Final version of EARN Act includes LTCI provision | How to address mental health challenges in estate planning | Preparing young advisors for the "great wealth transfer"
The final version of the Senate's Enhancing American Retirement Now Act includes a provision that would let people spend up to $2,500 annually from their retirement accounts on long-term-care insurance premiums without paying an early withdrawal penalty. The bill also has a provision that would raise the premium limit for qualifying longevity annuity contracts to $200,000.
Mental health challenges are widespread, and it's important to consider their potential effect when developing estate plans, perhaps with the help of discretionary trusts or special needs trusts. Comprehensive estate planning should go further, though, perhaps including "express trust provisions that speak directly to mental health intervention, treatment, support, financial management and other issues," write attorneys Laura Brancato and Mary O'Reilly.
An estimated $70 trillion in wealth will pass from baby boomers to millennials in the next two decades, and young advisors will play an important role in helping those clients, writes BlackRock's Michael Lane. He offers four ways advisory firms can prepare young advisors for the "great wealth transfer," including hands-on programs that offer mentorship, coaching and chances to network.
Whether using a tax professional or not, every business owner should have a basic comprehension of tax codes and strategies, note members of Forbes Finance Council. Business owners should be familiar with subjects such as the employee retention credit, work opportunity and disabled access credits, small-business health insurance premium credit and the 401(k) offering credit.
A study commissioned by SCAN Health Plan estimates that more than 11 million middle-income Americans age 75 and older will be unable to pay for assisted living facilities by 2033. The middle-income population in that age group is expected to grow to 16 million by 2033, and over half will suffer from at least three chronic conditions and/or mobility restrictions.
Financial planners and advisors, like other small-business owners, need to save money for their retirement, experts say.
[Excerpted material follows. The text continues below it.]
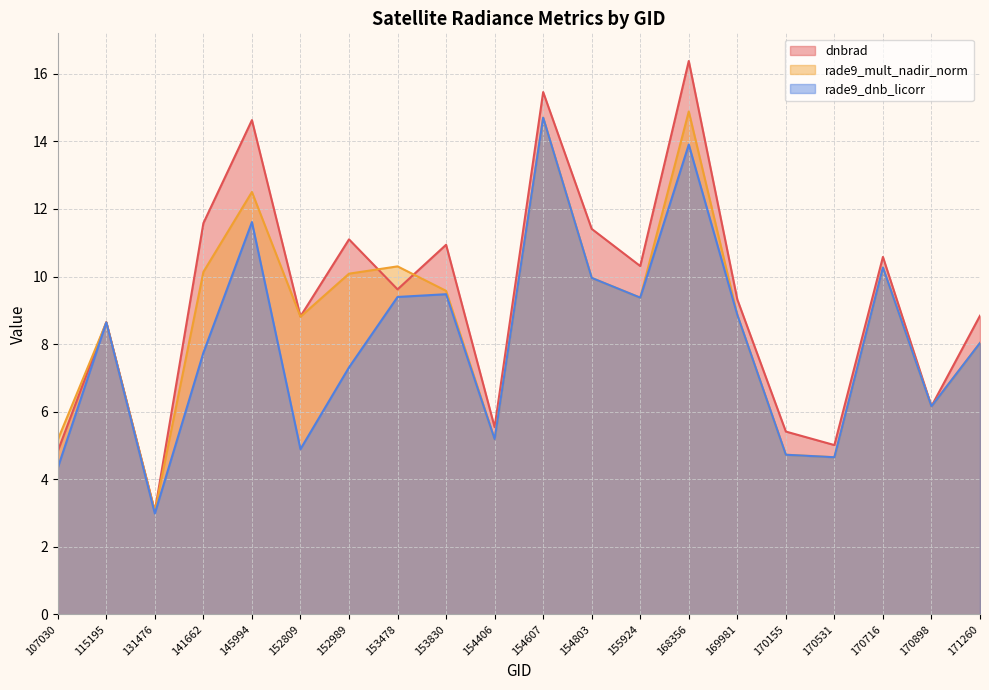

At which label does rade9_mult_nadir_norm reach its minimum?

131476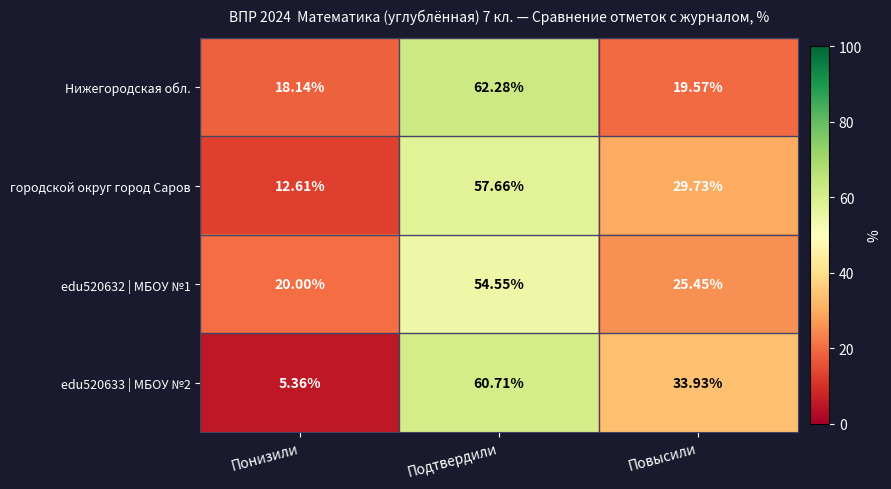

List the series in order of their peak value, highest first.

Нижегородская обл., edu520633 | МБОУ №2, городской округ город Саров, edu520632 | МБОУ №1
The same options are available to them, including SEP IRAs, solo and traditional 401(k) plans, and cash pension plans.
Experts say higher premiums on annuities and life insurance policies are likely after Federal Reserve Chairman Jerome Powell said recently that the central bank will continue to raise interest rates as high inflation persists. In the past six months, premiums on multiyear guaranteed annuities have increased 15% to 20%.
Small advisory firms are likely unintentionally breaking the Department of Labor's new fiduciary prohibited transaction exemption for retirement rollover advice, attorney Fred Reish says. "That is partially the case because those firms don't regularly do retirement plan work and are unaware that the DOL regulates them," says Reish, an expert in federal retirement requirements.
Members of the National Association of Insurance Commissioners' Index-Linked Variable Annuity Subgroup held a call recently to discuss the latest draft exposure focused on registered index-linked annuity guidelines. The main issues discussed were the addition of a market value adjustment to partial withdrawals and surrenders and the guideline's effective date.
Leaving assets to beneficiaries who live in other countries is similar to leaving assets to US-based heirs, although certain tax and administrative issues may differ, writes elder law attorney Harry Margolis. Naming a person in the US to act as the executor could smooth the process, Margolis notes.